Bayesian neural network approaches to ovarian cancer identification from high-resolution mass spectrometry data.

MOTIVATION

The classification of high-dimensional data is always a challenge to statistical machine learning. We propose a novel method named shallow feature selection that assigns each feature a probability of being selected based on the structure of training data itself. Independent of particular classifiers, the high dimension of biodata can be fleetly reduced to an applicable case for consequential processing.
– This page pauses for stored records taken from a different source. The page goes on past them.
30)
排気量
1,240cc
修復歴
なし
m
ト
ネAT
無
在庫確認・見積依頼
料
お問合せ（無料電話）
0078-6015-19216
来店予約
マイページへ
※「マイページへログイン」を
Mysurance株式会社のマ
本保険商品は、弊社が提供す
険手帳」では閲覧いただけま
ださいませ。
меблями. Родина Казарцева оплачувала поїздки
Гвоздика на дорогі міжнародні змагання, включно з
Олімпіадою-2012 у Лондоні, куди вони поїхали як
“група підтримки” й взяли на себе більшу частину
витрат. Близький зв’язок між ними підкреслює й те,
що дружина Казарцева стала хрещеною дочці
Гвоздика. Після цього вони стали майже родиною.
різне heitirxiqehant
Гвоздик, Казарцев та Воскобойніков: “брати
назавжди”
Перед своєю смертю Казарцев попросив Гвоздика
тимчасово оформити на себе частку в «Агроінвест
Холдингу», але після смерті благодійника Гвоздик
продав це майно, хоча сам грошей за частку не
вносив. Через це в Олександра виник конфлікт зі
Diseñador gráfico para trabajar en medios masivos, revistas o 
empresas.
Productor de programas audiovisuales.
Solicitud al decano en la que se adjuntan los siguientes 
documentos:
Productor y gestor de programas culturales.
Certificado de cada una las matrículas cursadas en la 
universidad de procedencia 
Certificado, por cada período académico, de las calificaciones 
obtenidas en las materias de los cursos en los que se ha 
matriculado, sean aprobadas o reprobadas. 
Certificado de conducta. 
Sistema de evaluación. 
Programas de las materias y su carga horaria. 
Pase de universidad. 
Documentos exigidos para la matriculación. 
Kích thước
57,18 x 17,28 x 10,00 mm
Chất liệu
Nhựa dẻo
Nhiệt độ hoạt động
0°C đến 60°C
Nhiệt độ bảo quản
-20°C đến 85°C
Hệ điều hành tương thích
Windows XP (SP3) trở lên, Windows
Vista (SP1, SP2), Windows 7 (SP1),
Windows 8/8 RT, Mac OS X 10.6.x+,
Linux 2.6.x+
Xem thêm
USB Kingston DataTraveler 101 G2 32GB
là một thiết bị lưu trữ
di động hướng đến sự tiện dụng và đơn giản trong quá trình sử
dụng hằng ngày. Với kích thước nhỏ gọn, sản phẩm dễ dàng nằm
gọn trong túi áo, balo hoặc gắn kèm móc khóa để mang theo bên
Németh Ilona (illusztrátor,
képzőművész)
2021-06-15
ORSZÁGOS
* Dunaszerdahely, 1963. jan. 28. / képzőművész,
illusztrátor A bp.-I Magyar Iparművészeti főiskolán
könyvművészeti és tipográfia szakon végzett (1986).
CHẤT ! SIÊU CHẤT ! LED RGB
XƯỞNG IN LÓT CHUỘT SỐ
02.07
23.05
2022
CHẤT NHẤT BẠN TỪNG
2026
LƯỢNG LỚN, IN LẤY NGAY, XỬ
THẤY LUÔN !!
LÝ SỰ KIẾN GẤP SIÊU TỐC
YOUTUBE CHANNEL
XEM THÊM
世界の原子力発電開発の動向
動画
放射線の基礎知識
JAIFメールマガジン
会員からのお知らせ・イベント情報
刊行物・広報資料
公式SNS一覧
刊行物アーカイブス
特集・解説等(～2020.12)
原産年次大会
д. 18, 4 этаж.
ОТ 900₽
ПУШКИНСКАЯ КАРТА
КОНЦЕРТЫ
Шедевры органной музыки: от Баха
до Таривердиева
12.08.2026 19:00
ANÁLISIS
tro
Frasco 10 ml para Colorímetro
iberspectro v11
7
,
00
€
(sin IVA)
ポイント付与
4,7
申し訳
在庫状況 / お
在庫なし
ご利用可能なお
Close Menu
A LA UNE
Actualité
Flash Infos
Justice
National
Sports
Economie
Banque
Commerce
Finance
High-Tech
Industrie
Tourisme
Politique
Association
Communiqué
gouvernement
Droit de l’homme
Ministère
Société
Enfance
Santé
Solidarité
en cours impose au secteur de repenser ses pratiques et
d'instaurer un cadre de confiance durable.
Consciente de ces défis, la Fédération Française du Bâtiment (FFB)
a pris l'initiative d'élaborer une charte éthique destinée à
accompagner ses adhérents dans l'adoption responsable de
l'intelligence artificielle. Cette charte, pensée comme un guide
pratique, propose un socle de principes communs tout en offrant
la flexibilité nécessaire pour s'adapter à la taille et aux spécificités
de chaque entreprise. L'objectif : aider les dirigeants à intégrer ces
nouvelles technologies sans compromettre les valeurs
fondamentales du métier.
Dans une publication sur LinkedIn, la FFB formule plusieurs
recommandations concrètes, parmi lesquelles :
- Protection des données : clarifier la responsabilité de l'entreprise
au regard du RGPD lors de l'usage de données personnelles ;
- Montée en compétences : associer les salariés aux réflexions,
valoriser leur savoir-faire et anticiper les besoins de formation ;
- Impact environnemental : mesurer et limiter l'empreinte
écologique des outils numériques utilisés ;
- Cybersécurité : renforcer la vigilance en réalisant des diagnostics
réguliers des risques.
Moreover, to improve both efficiency and performance of classification, these prior probabilities are further used to specify the distributions of top-level hyperparameters in hierarchical models of Bayesian neural network (BNN), as well as the parameters in Gaussian process models.

RESULTS

Three BNN approaches were derived and then applied to identify ovarian cancer from NCI's high-resolution mass spectrometry data, which yielded an excellent performance in 1000 independent k-fold cross validations (k = 2,...,10). For instance, indices of average sensitivity and specificity of 98.56 and 98.42%, respectively, were achieved in the 2-fold cross validations. Furthermore, only one control and one cancer were misclassified in the leave-one-out cross validation. Some other popular classifiers were also tested for comparison.

AVAILABILITY

The programs implemented in MatLab, R and Neal's fbm.2004-11-10.